Even if these models are so strong that they become a security threat if in the wrong hands this arbitrary and intransparent regulation worries me. Not for the current SOTA model vendors but for the open weight models.
I have always wondered how AI industry is not in a (partial) bubble because open weight models will substantially eat into their revenue (rather sooner than later). But with this ('bro') regulation it seems that an easy strategy could be to regulate this problem away, especially easy to convince everyone that those chines models are truly evil.
Wowzers. It's been some time since export controls were something i'd see in software. Interesting times.
Serious question, what are my alternatives?
All they had to do is to keep their mouths shut.
Here's an unpopular opinion: this might be the only way to deploy advanced models. A lot of people compare advanced AI with nuclear weapons. Creating white lists of users that are allowed to use advanced AI feels wrong. It feels against everything that the Constitution stands for. That men are created equal and they are free to pursue their happiness. Now they are free to pursue that happiness only if the US Government signs off on that. It hurts to only think of that. But I'm afraid there's no other way. These models, in the wrong hands, can result in unfathomable devastation.
How do I know? Dario Amodei said that when he explained why Anthropic has to limit the US Government's usage of its models [1]:
> Some uses are also simply outside the bounds of what today’s technology can safely and reliably do.

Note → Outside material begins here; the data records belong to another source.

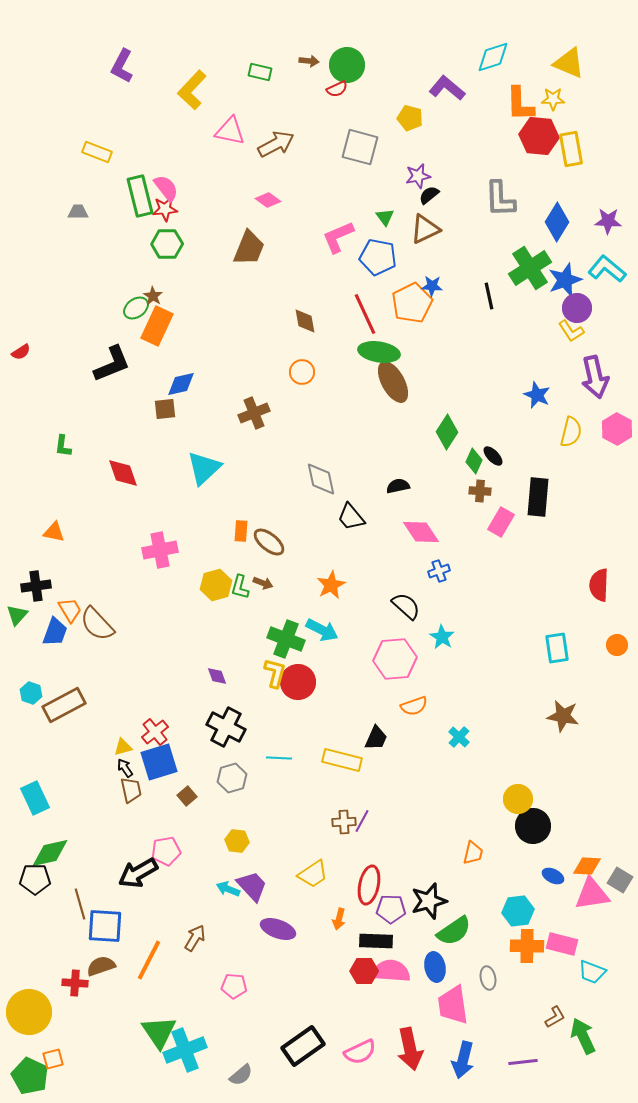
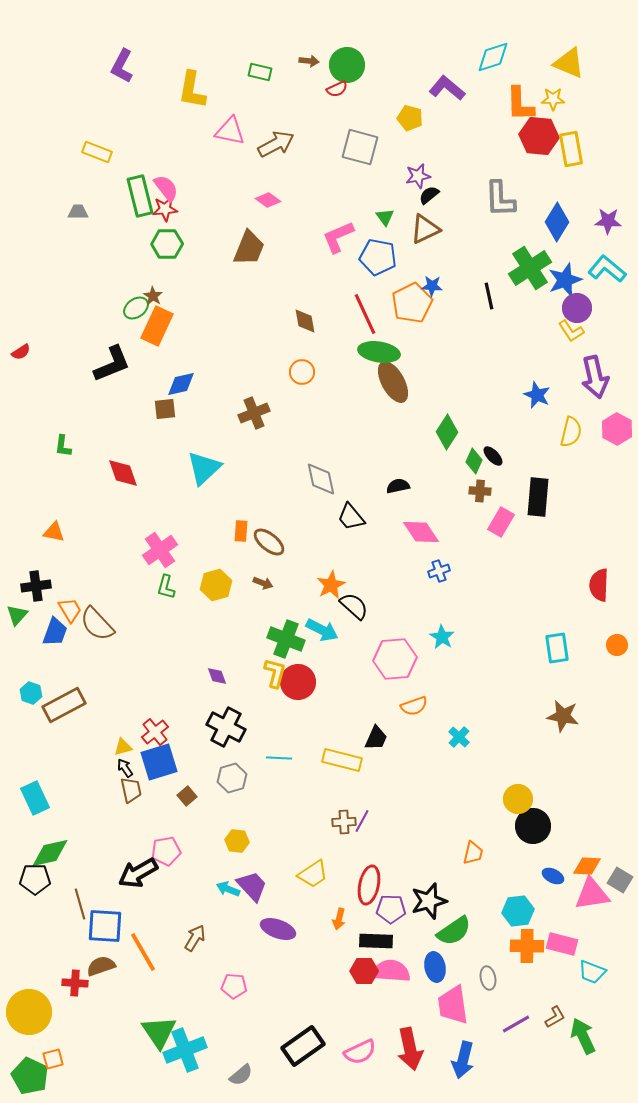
yellow L-shape at (192, 90): rotated 33 degrees counterclockwise
pink cross at (160, 550): rotated 24 degrees counterclockwise
green L-shape at (240, 587): moved 74 px left
black semicircle at (406, 606): moved 52 px left
orange line at (149, 960): moved 6 px left, 8 px up; rotated 57 degrees counterclockwise
purple line at (523, 1062): moved 7 px left, 38 px up; rotated 24 degrees counterclockwise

Two such use cases [...]: Mass domestic surveillance. Fully autonomous weapons.
If the US Government can't be trusted with such uses, then how can you trust millions or billions of users with arbitrary usage?[1] https://www.anthropic.com/news/statement-department-of-war
In a scenario where some breakthrough in fusion energy will be discovered I envision:
- instant, total world war if it's not coming from USA
- let's finish all oil's reserve first otherwise
Less money to US AI tech. This could be good long term to move us away from them.
Can anyone explain to me (a non US citizen) how this won't be found to be unconstitutional (eventually)?. I would think it falls under freedom of expression. And given the attempted classification of encryption as a munition that failed, I don't see how this can possibly last?
Thanks to the US government for helping kill Anthropic and OpenAI by preventing them from recouping any R&D money from new models. Doing god's work.
OpenAI/Anthropic are begging to be restricted because it's great marketing and it creates a precedent to permanently ban open weights models. The problem is nobody in government believes in/cares about commodity pricing of truly open AI and how much it could help the world economy and prosperity.
Companies like Microsoft have been asleep at the wheel in terms of security for decades and now there's a model that can identify where they've been careless. That's not a "nuclear bomb level threat" or whatever Anthropic wants to call it, it's reckless carelessness by the existing companies.